• What is required:
Leaving out all pictures, restate word for word the lines from the one with "mouse_move(840, 224)" through the last line of the entries.

• Material for this exercise:
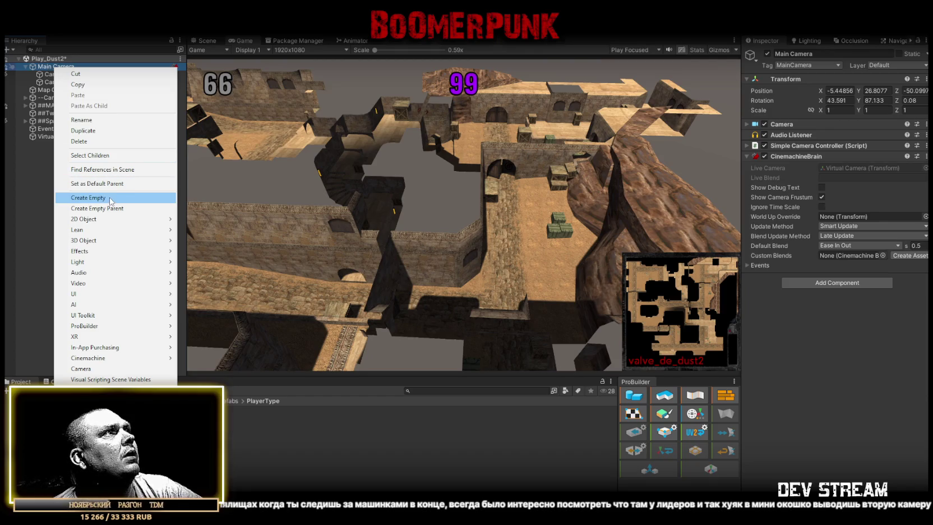
click(44, 210)
click(56, 137)
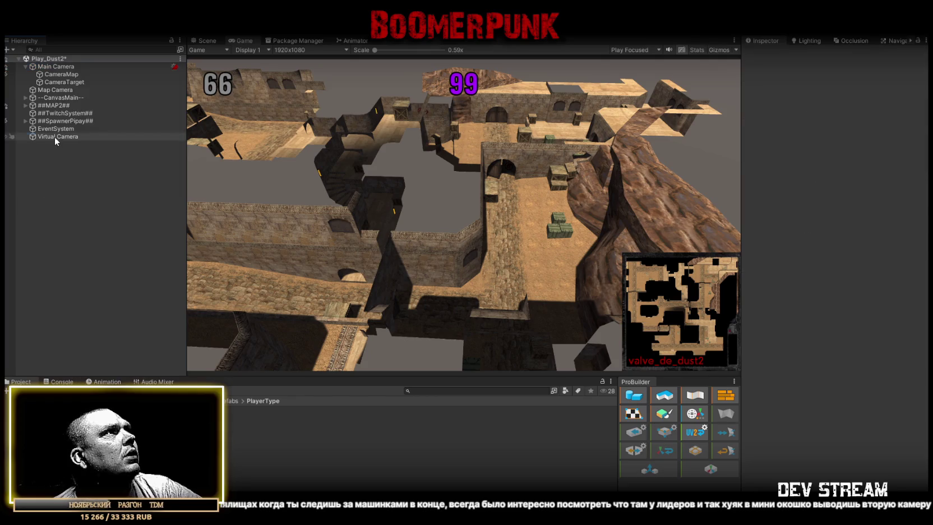
drag(60, 136, 61, 70)
Step: Rename it 'Virtual Camera Main', set Body to Do nothing, and make it follow Main Camera
click(91, 90)
text(Main)
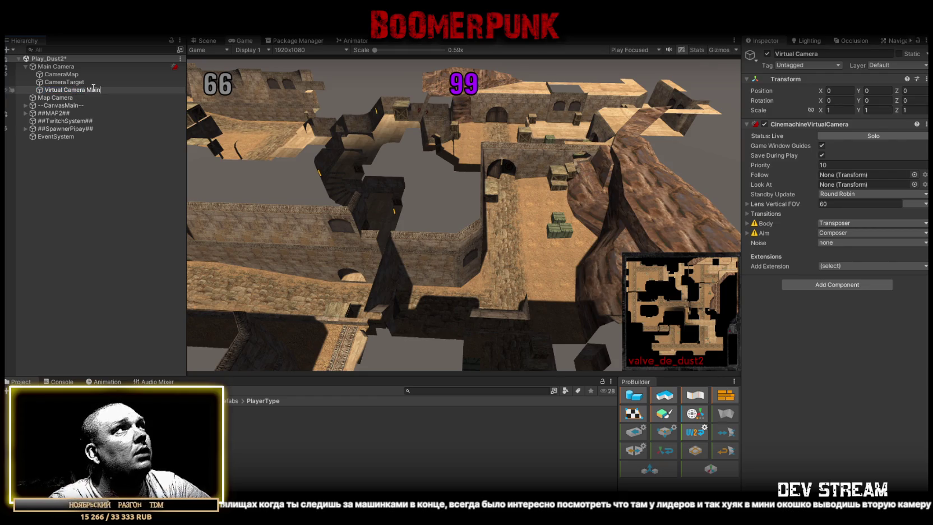
key(Return)
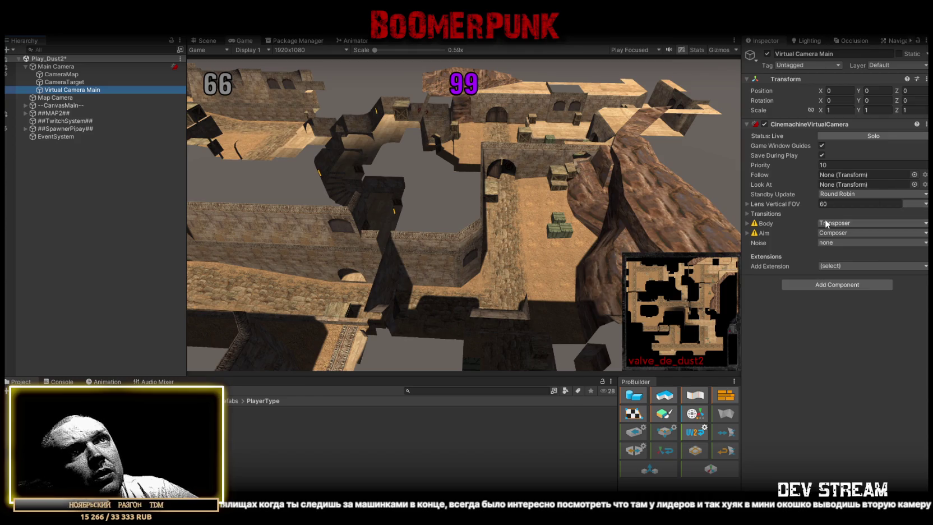
click(853, 224)
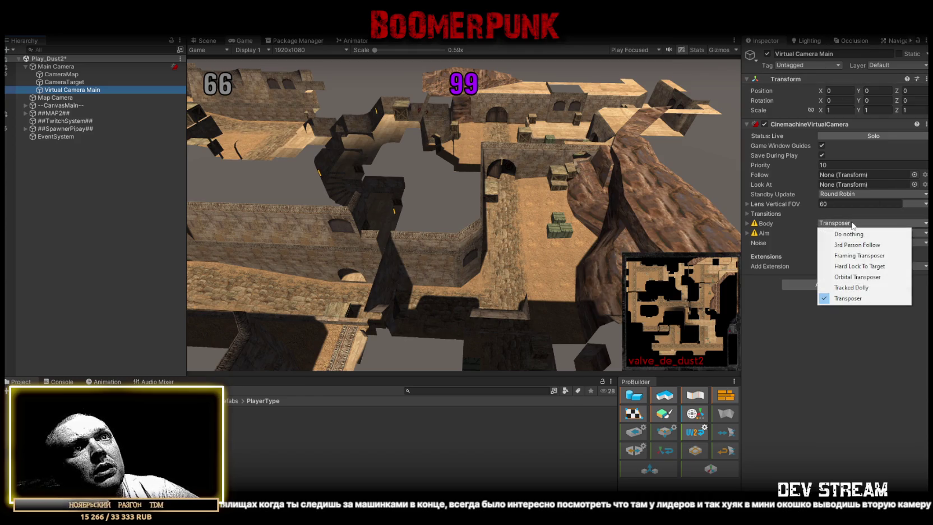
click(856, 235)
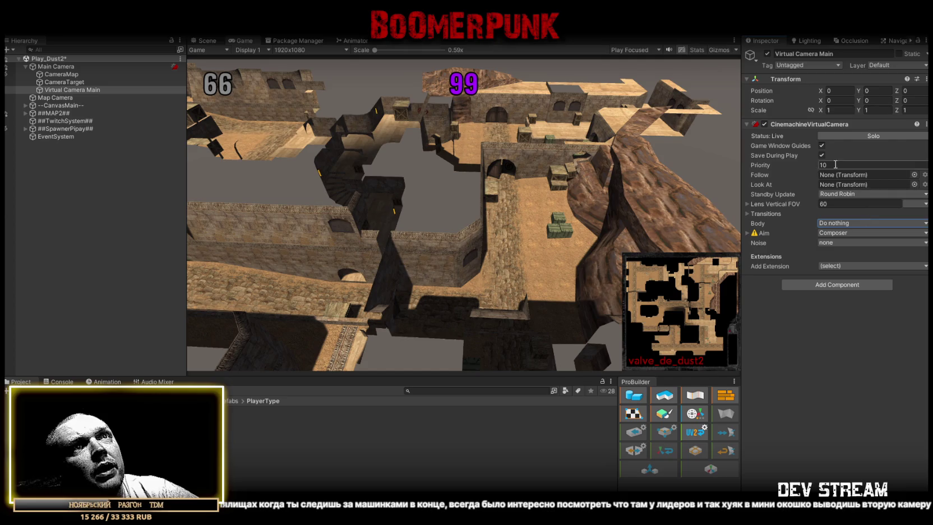
mouse_move(71, 70)
mouse_down()
mouse_move(840, 224)
mouse_move(839, 169)
mouse_move(840, 178)
mouse_up()
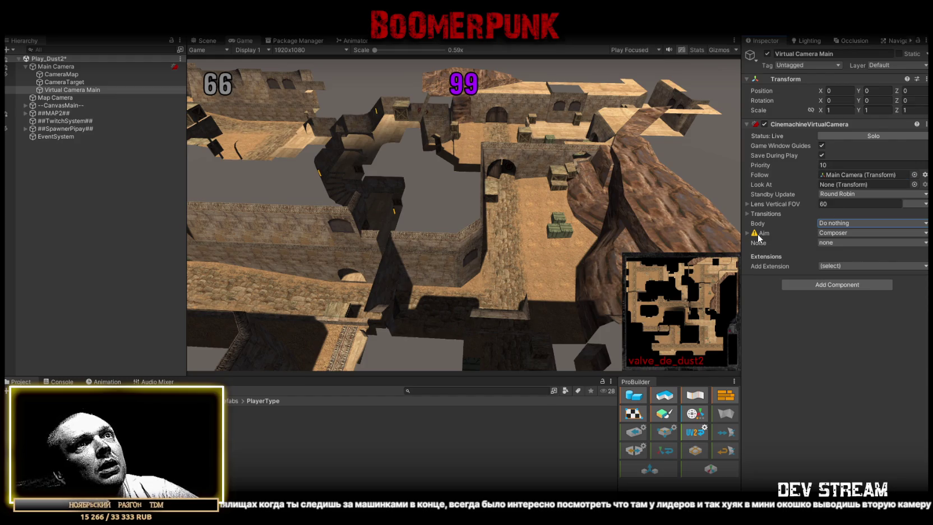
Step: Keep Composer as the Aim behaviour and set CameraTarget as the Look At target
click(838, 234)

• Answer for the task:
mouse_move(840, 224)
mouse_move(839, 169)
mouse_move(840, 178)
mouse_up()
Step: Keep Composer as the Aim behaviour and set CameraTarget as the Look At target
click(838, 234)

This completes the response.